Available data:
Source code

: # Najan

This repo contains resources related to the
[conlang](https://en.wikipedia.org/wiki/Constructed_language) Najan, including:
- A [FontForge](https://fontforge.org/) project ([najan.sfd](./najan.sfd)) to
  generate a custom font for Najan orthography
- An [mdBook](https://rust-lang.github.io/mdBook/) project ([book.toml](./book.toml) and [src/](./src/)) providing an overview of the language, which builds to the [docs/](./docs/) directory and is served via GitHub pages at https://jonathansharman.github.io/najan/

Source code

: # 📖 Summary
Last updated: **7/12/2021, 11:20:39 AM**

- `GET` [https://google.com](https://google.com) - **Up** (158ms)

Assignment: Each of the records is to be written out again exactly.

Your response:
Source code

: # Najan

This repo contains resources related to the
[conlang](https://en.wikipedia.org/wiki/Constructed_language) Najan, including:
- A [FontForge](https://fontforge.org/) project ([najan.sfd](./najan.sfd)) to
  generate a custom font for Najan orthography
- An [mdBook](https://rust-lang.github.io/mdBook/) project ([book.toml](./book.toml) and [src/](./src/)) providing an overview of the language, which builds to the [docs/](./docs/) directory and is served via GitHub pages at https://jonathansharman.github.io/najan/

Source code

: # 📖 Summary
Last updated: **7/12/2021, 11:20:39 AM**

- `GET` [https://google.com](https://google.com) - **Up** (158ms)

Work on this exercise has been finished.